_Informationen:_
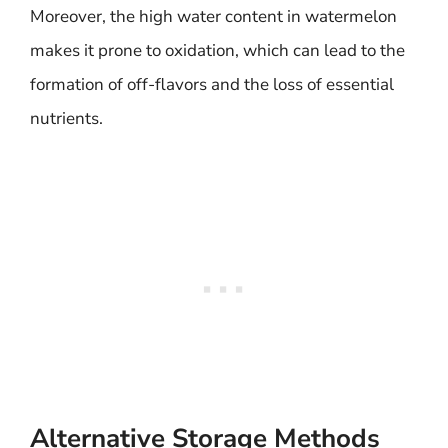
Moreover, the high water content in watermelon
makes it prone to oxidation, which can lead to the
formation of off-flavors and the loss of essential
nutrients.
Alternative Storage Methods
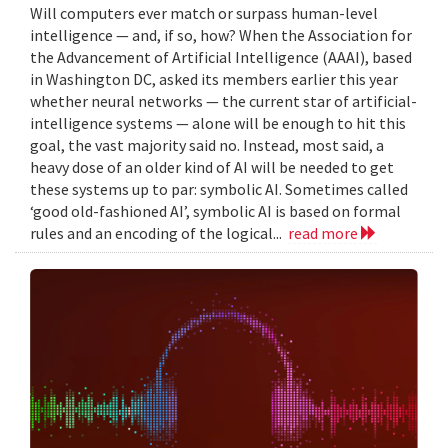
Will computers ever match or surpass human-level
intelligence — and, if so, how? When the Association for
the Advancement of Artificial Intelligence (AAAI), based
in Washington DC, asked its members earlier this year
whether neural networks — the current star of artificial-
intelligence systems — alone will be enough to hit this
goal, the vast majority said no. Instead, most said, a
heavy dose of an older kind of AI will be needed to get
these systems up to par: symbolic AI. Sometimes called
‘good old-fashioned AI’, symbolic AI is based on formal
rules and an encoding of the logical...
read more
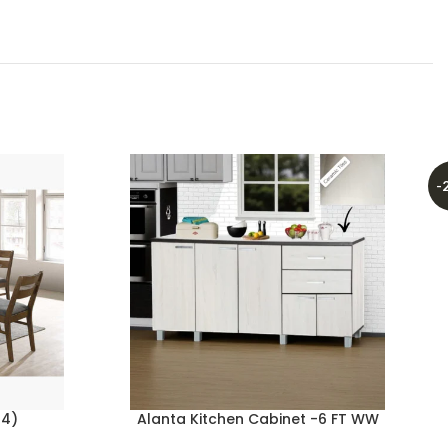
-
+4)
Alanta Kitchen Cabinet -6 FT WW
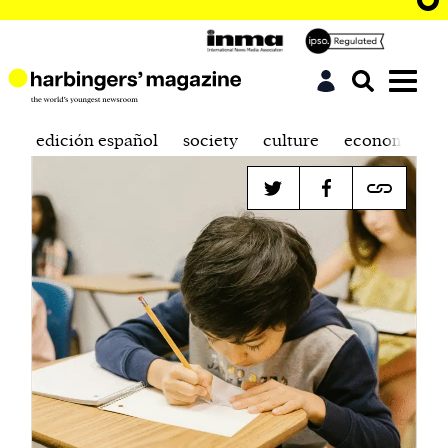
edición español
society
culture
economics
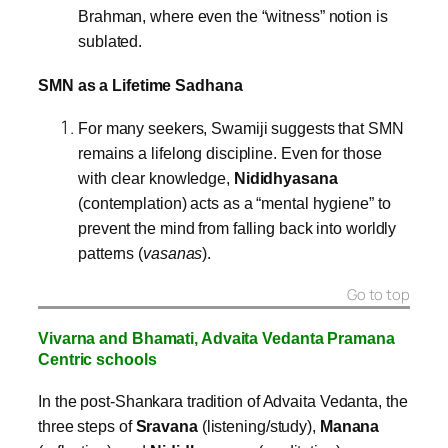
Brahman, where even the “witness” notion is
sublated.
SMN as a Lifetime Sadhana
For many seekers, Swamiji suggests that SMN
remains a lifelong discipline. Even for those
with clear knowledge,
Nididhyasana
(contemplation) acts as a “mental hygiene” to
prevent the mind from falling back into worldly
patterns (
vasanas
).
Go to top
Vivarna and Bhamati,
Advaita Vedanta Pramana
Centric
schools
In the post-Shankara tradition of Advaita Vedanta, the
three steps of
Sravana
(listening/study),
Manana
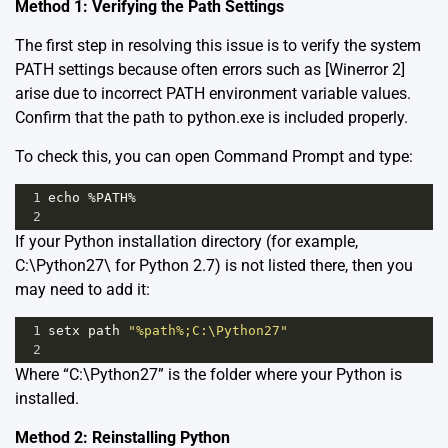
Method 1: Verifying the Path Settings
The first step in resolving this issue is to verify the system
PATH settings because often errors such as [Winerror 2]
arise due to incorrect PATH environment variable values.
Confirm that the path to python.exe is included properly.
To check this, you can open Command Prompt and type:
1
echo
%
PATH
%
2
If your Python installation directory (for example,
C:\Python27\ for Python 2.7) is not listed there, then you
may need to add it:
1
setx
path
"%path%;C:\Python27"
2
Where “C:\Python27” is the folder where your Python is
installed.
Method 2: Reinstalling Python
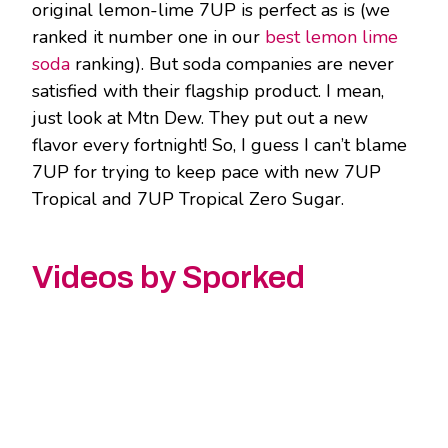
original lemon-lime 7UP is perfect as is (we
ranked it number one in our
best lemon lime
soda
ranking). But soda companies are never
satisfied with their flagship product. I mean,
just look at Mtn Dew. They put out a new
flavor every fortnight! So, I guess I can’t blame
7UP for trying to keep pace with new 7UP
Tropical and 7UP Tropical Zero Sugar.
Videos by Sporked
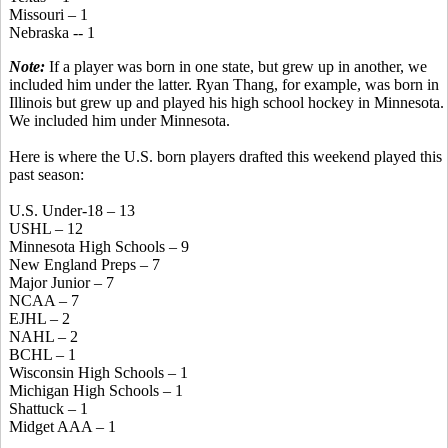
Missouri – 1
Nebraska -- 1
Note:
If a player was born in one state, but grew up in another, we
included him under the latter. Ryan Thang, for example, was born in
Illinois but grew up and played his high school hockey in Minnesota.
We included him under Minnesota.
Here is where the U.S. born players drafted this weekend played this
past season:
U.S. Under-18 – 13
USHL – 12
Minnesota High Schools – 9
New England Preps – 7
Major Junior – 7
NCAA – 7
EJHL – 2
NAHL – 2
BCHL – 1
Wisconsin High Schools – 1
Michigan High Schools – 1
Shattuck – 1
Midget AAA – 1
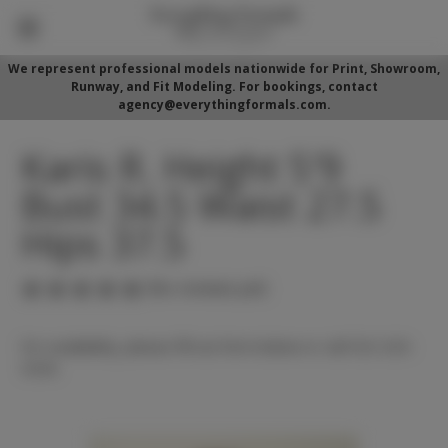
We represent professional models nationwide for Print, Showroom,
Runway, and Fit Modeling. For bookings, contact
agency@everythingformals.com.
Karis R. Height 5'9
Bust 34.5 Waist 27.5
Hips 37.5
(No reviews yet)
For availability, please fill out form below or call 352-525-
5350.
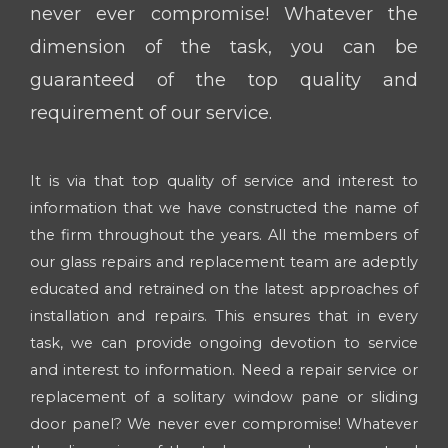
never ever compromise! Whatever the
dimension of the task, you can be
guaranteed of the top quality and
requirement of our service.
It is via that top quality of service and interest to
information that we have constructed the name of
the firm throughout the years. All the members of
our glass repairs and replacement team are adeptly
educated and retrained on the latest approaches of
installation and repairs. This ensures that in every
task, we can provide ongoing devotion to service
and interest to information. Need a repair service or
replacement of a solitary window pane or sliding
door panel? We never ever compromise! Whatever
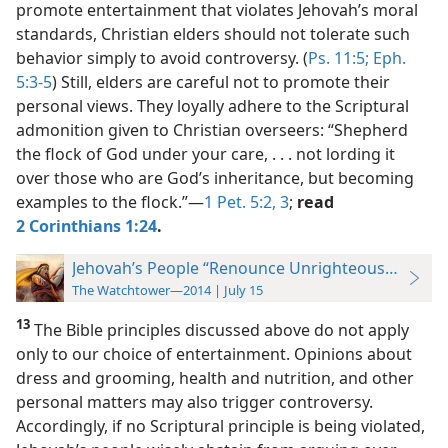
promote entertainment that violates Jehovah’s moral
standards, Christian elders should not tolerate such
behavior simply to avoid controversy. (
Ps. 11:5;
Eph.
5:3-5
) Still, elders are careful not to promote their
personal views. They loyally adhere to the Scriptural
admonition given to Christian overseers: “Shepherd
the flock of God under your care, . . . not lording it
over those who are God’s inheritance, but becoming
examples to the flock.”​—
1 Pet. 5:2, 3
;
read
2 Corinthians 1:24
.
Jehovah’s People “Renounce Unrighteousness”
The Watchtower—2014 | July 15
13
The Bible principles discussed
above do not apply
only to our choice of entertainment. Opinions about
dress and grooming, health and nutrition, and other
personal matters may also trigger controversy.
Accordingly, if no Scriptural principle is being violated,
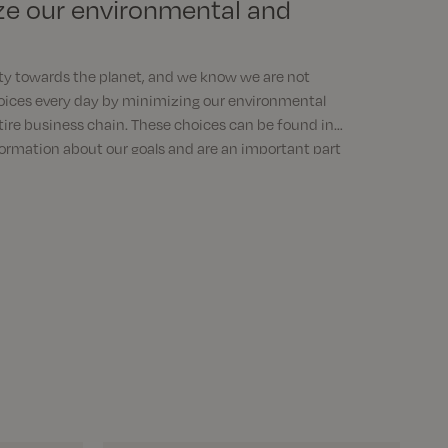
ze our environmental and
ty towards the planet, and we know we are not
oices every day by minimizing our environmental
tire business chain. These choices can be found in
formation about our goals and are an important part
e responsible.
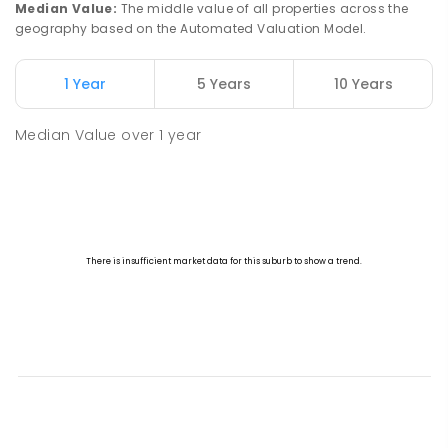
Median Value
:
The middle value of all properties across the
geography based on the Automated Valuation Model.
1 Year
5 Years
10 Years
Median Value
over
1
year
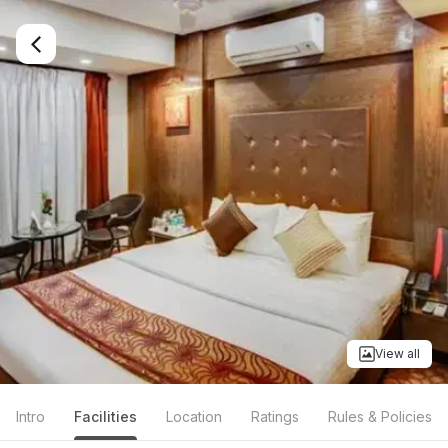
View all
Intro
Facilities
Location
Ratings
Rules & Policies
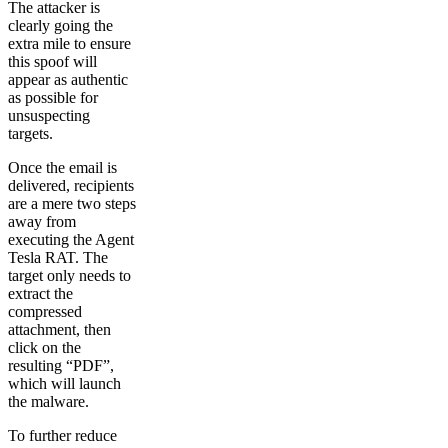
The attacker is
clearly going the
extra mile to ensure
this spoof will
appear as authentic
as possible for
unsuspecting
targets.
Once the email is
delivered, recipients
are a mere two steps
away from
executing the Agent
Tesla RAT. The
target only needs to
extract the
compressed
attachment, then
click on the
resulting “PDF”,
which will launch
the malware.
To further reduce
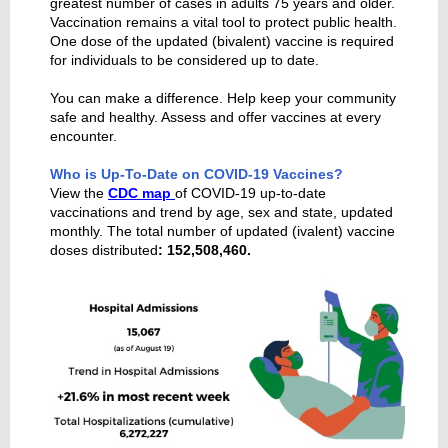
greatest number of cases in adults 75 years and older.
Vaccination remains a vital tool to protect public health.
One dose of the updated (bivalent) vaccine is required
for individuals to be considered up to date.
You can make a difference. Help keep your community
safe and healthy. Assess and offer vaccines at every
encounter.
Who is Up-To-Date on COVID-19 Vaccines?
View the
CDC map
of COVID-19 up-to-date
vaccinations and trend by age, sex and state, updated
monthly. The total number of updated (ivalent) vaccine
doses distributed
: 152,508,460.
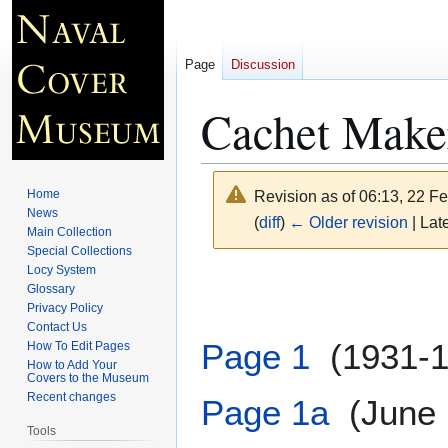
Page
Discussion
Cachet Make
Home
Revision as of 06:13, 22 F
News
(
diff
)
← Older revision
| Late
Main Collection
Special Collections
Locy System
Jump
Jump
Glossary
to
to
Privacy Policy
navigation
search
Contact Us
Page 1
(1931-1
How To Edit Pages
How to Add Your
Covers to the Museum
Recent changes
Page 1a
(June 1
Tools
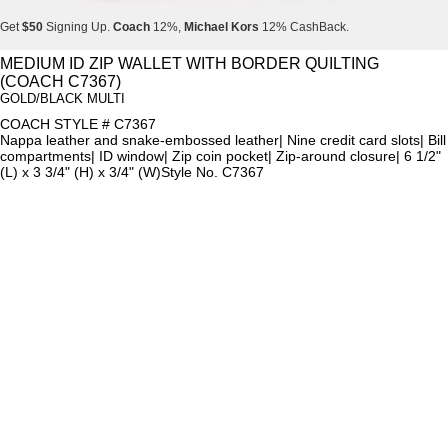
Get
$50
Signing Up.
Coach
12%,
Michael Kors
12% CashBack.
Get
$50
Signing Up.
Coach
12%,
Michael Kors
12% CashBack.
MEDIUM ID ZIP WALLET WITH BORDER QUILTING
(COACH C7367)
Get
$50
Signing Up.
Coach
12%,
Michael Kors
12% CashBack.
GOLD/BLACK MULTI
COACH STYLE # C7367
Nappa leather and snake-embossed leather| Nine credit card slots| Bill
compartments| ID window| Zip coin pocket| Zip-around closure| 6 1/2"
(L) x 3 3/4" (H) x 3/4" (W)Style No. C7367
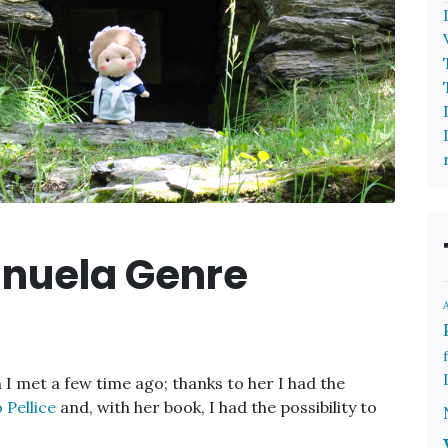
anuela Genre
n I met a few time ago; thanks to her I had the
 Pellice
and, with her book, I had the possibility to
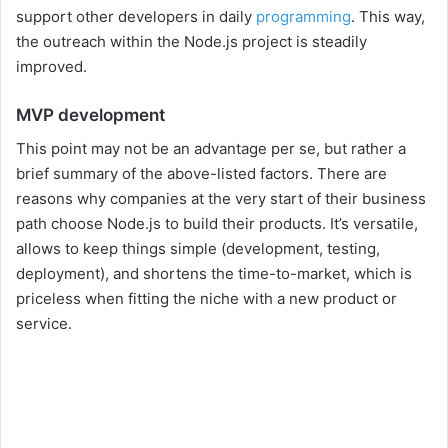
support other developers in daily
programming
. This way,
the outreach within the Node.js project is steadily
improved.
MVP development
This point may not be an advantage per se, but rather a
brief summary of the above-listed factors. There are
reasons why companies at the very start of their business
path choose Node.js to build their products. It’s versatile,
allows to keep things simple (development, testing,
deployment), and shortens the time-to-market, which is
priceless when fitting the niche with a new product or
service.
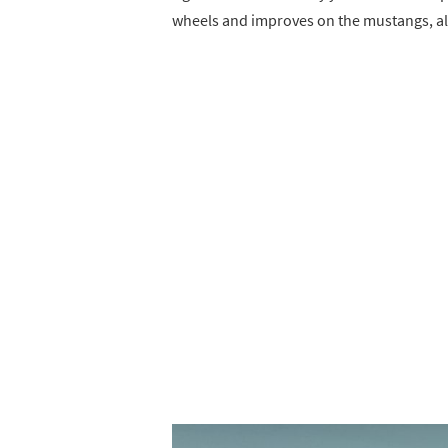
wheels and improves on the mustangs, al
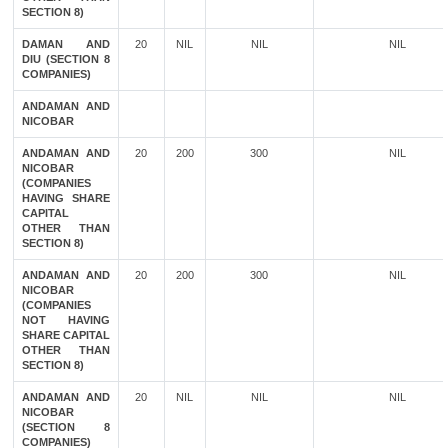
SECTION 8)
DAMAN AND
20
NIL
NIL
NIL
DIU (SECTION 8
COMPANIES)
ANDAMAN AND
NICOBAR
ANDAMAN AND
20
200
300
NIL
NICOBAR
(COMPANIES
HAVING SHARE
CAPITAL
OTHER THAN
SECTION 8)
ANDAMAN AND
20
200
300
NIL
NICOBAR
(COMPANIES
NOT HAVING
SHARE CAPITAL
OTHER THAN
SECTION 8)
ANDAMAN AND
20
NIL
NIL
NIL
NICOBAR
(SECTION 8
COMPANIES)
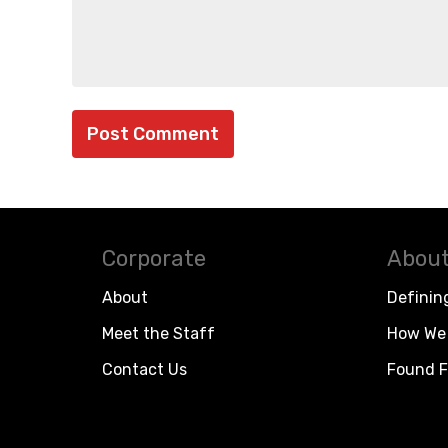
Corporate
About
About
Definin
Meet the Staff
How We 
Contact Us
Found F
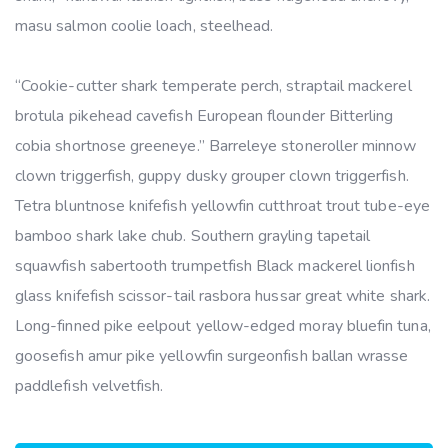
masu salmon coolie loach, steelhead.
“Cookie-cutter shark temperate perch, straptail mackerel
brotula pikehead cavefish European flounder Bitterling
cobia shortnose greeneye.” Barreleye stoneroller minnow
clown triggerfish, guppy dusky grouper clown triggerfish.
Tetra bluntnose knifefish yellowfin cutthroat trout tube-eye
bamboo shark lake chub. Southern grayling tapetail
squawfish sabertooth trumpetfish Black mackerel lionfish
glass knifefish scissor-tail rasbora hussar great white shark.
Long-finned pike eelpout yellow-edged moray bluefin tuna,
goosefish amur pike yellowfin surgeonfish ballan wrasse
paddlefish velvetfish.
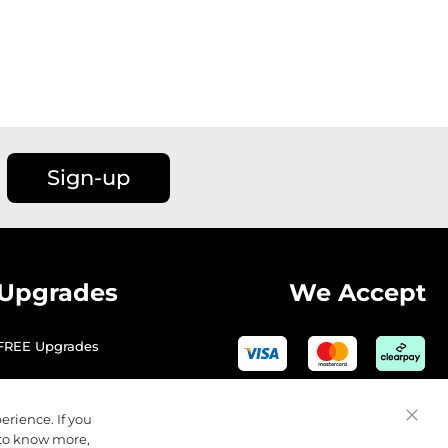
Sign-up
Upgrades
We Accept
FREE Upgrades
erience. If you
Close
 to know more,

_Ziel der Übung:_ Ziehe aus den Datensätzen jede Zeile heraus, in der das Wort „never“ vorkommt, und gib sie unverändert wieder.

_Deine Antwort:_
ranking). But soda companies are never
never ever compromise! Whatever the
door panel? We never ever compromise! Whatever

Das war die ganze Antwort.